Expat provide a C library interface for reading XML and handling every node with its attributes using callbacks (one for the start of the node and one for the end).  Interfacing Expat with a push-down state::Reader state can be done without referencing any detail of the data structures we are targetting:


#include "readschoolxml.h"
#include "Target.h"
#include "Attribute.h"
#include <expat.h>
#include <string.h>
#include <map>
#include <fstream>

namespace xml {
namespace state {
// implementation stuff linked from elsewhere

#define XML_READER_MAX_LINE 2048

struct Reader; // opaque here

extern Reader * initial();
extern Result * get_initial_obj_and_delete(Reader *);
extern void push(Reader **parent, const char * el,
    const char ** attr);
extern void pop(Reader **child);

} // namespace state


The four functions initial, get_initial_obj_delete, push and pop in the xml::state namespace will implement the XML reading state which the following Expat callbacks will use:


void
startHandler(void *data, const char *el, const char **attr)
{
 state::Reader ** reader = 
  reinterpret_cast<state::reader>(data);
 state::push(reader,el,attr);
}

void 
endHandler(void * data, const char * )
{
 state::Reader ** reader = 
  reinterpret_cast<state::reader>(data);
 state::pop(reader);
}

// data and comments are not interesting for us here
void dataHandler(void *, const char *, int) {}
void commentHandler(void *, const char *) {}



Finally, the readfile() function can be implemented with I/O calls and Expat parsing:

Result *
readfile(const char * filename)
{
 std::ifstream in(filename);

 if ( !in ) {
  // throw file not opened
 }

 XML_Parser p = XML_ParserCreate(NULL);
 if ( !p ) {
  // throw parser creation failed 
  // (odd problem)
 }
 state::Reader * reader = state::initial();
 XML_SetUserData(p, &reader);
 XML_SetElementHandler(p, startHandler, endHandler);
 XML_SetCharacterDataHandler(p, dataHandler);
 XML_SetCommentHandler(p, commentHandler);

 int done,len;
 char buff[XML_READER_MAX_LINE +1];

 while ( in.getline(buff, XML_READER_MAX_LINE) ) {
  len = strlen(buff);
  done = in.eof();
  if ( XML_Parse(p, buff, len, done) 
    == XML_STATUS_ERROR ) {
   // throw syntax error 
   // parsing a line of XML
  }
 }
 in.close();
 XML_ParserFree(p);
 Result * res = get_initial_obj_and_delete(reader);
 return res;
}

} // namespace xml


All of this code for interfacing with the Expat library is fairly generic. It just sets up a stack-based interface with an opaque type called state::Reader.

Dealing with Attributes



A class called Attribute is used to hold the attribute values and provide type conversions if necessary (since XML attributes are basically strings) in Attribute.h:


#ifndef XML_ATTRIBUTE_H
#define XML_ATTRIBUTE_H

#include <string>
#include <map>
#include <cstdlib>

namespace xml {

class Attribute {
public:
 Attribute() : _v(NULL) {}
 Attribute(const char *v) : _v(v) {}
 Attribute(const Attribute & a) : _v(a._v) {}

 Attribute & operator=(const Attribute & a)

:: PROBLEM SET ::
[A] According to the Expat text, which two callbacks does Expat use to handle every node?
[B] Copy the part of the Expat text between "All of this" and "type called state::Reader.", inclusive, word for word.

:: EXTRACTED RECORDS ::
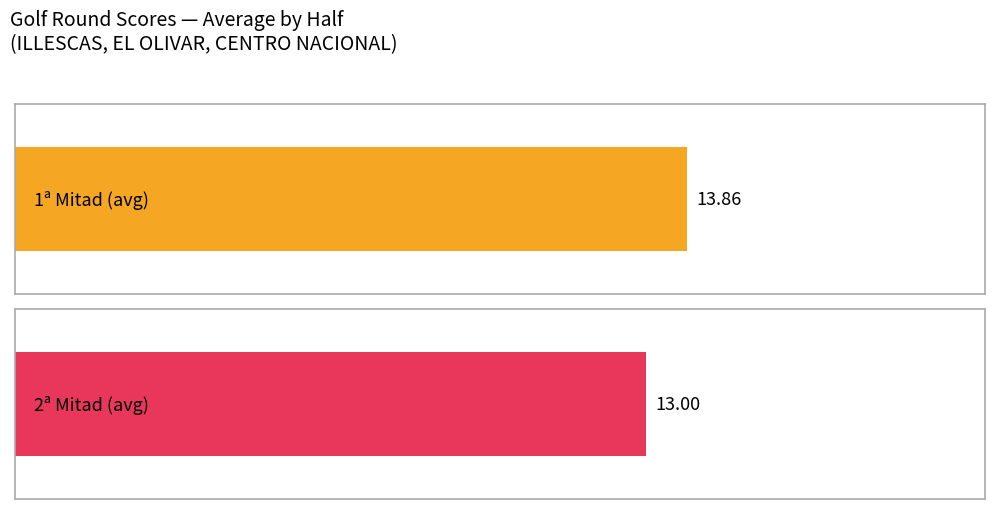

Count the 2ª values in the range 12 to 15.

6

---

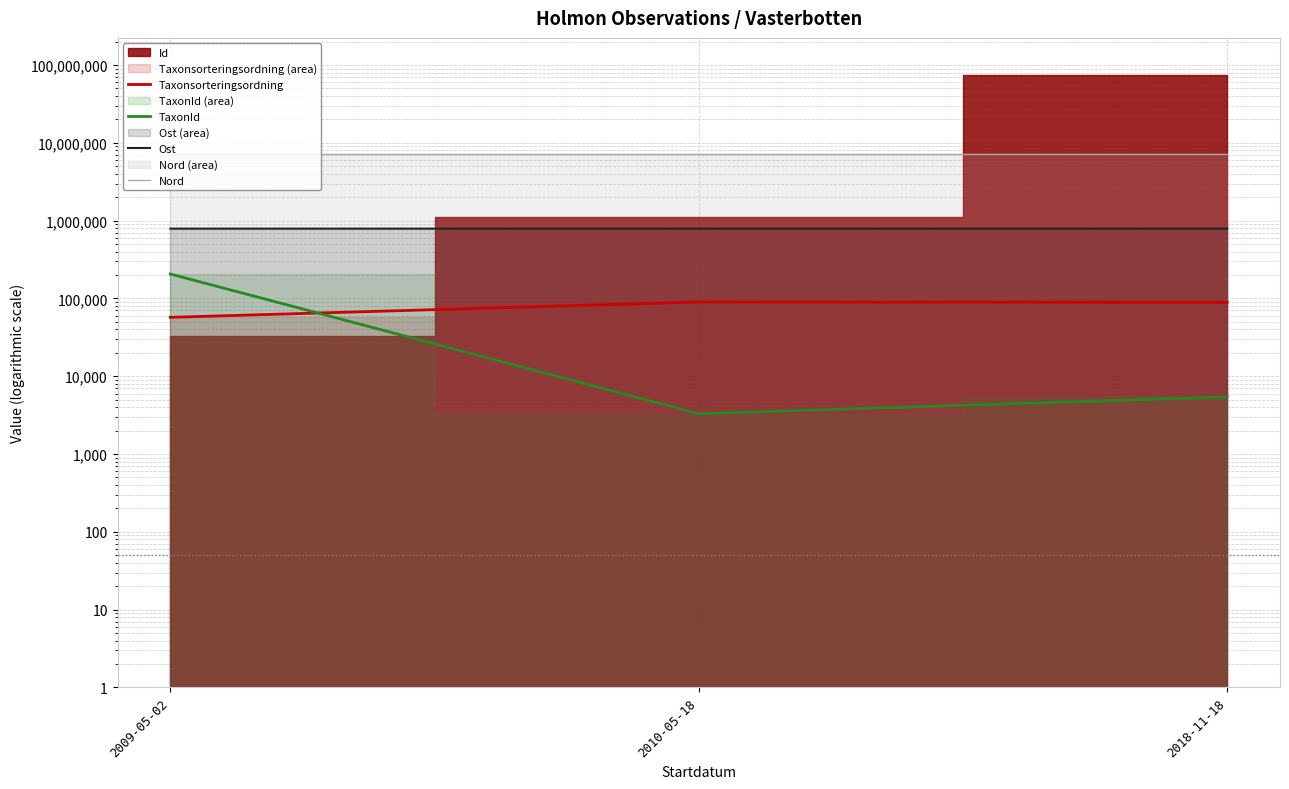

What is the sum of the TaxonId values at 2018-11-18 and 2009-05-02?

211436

:: EXPECTED OUTPUTS ::
[A] One callback for the start of the node and one for the end.

[B]
All of this code for interfacing with the Expat library is fairly generic. It just sets up a stack-based interface with an opaque type called state::Reader.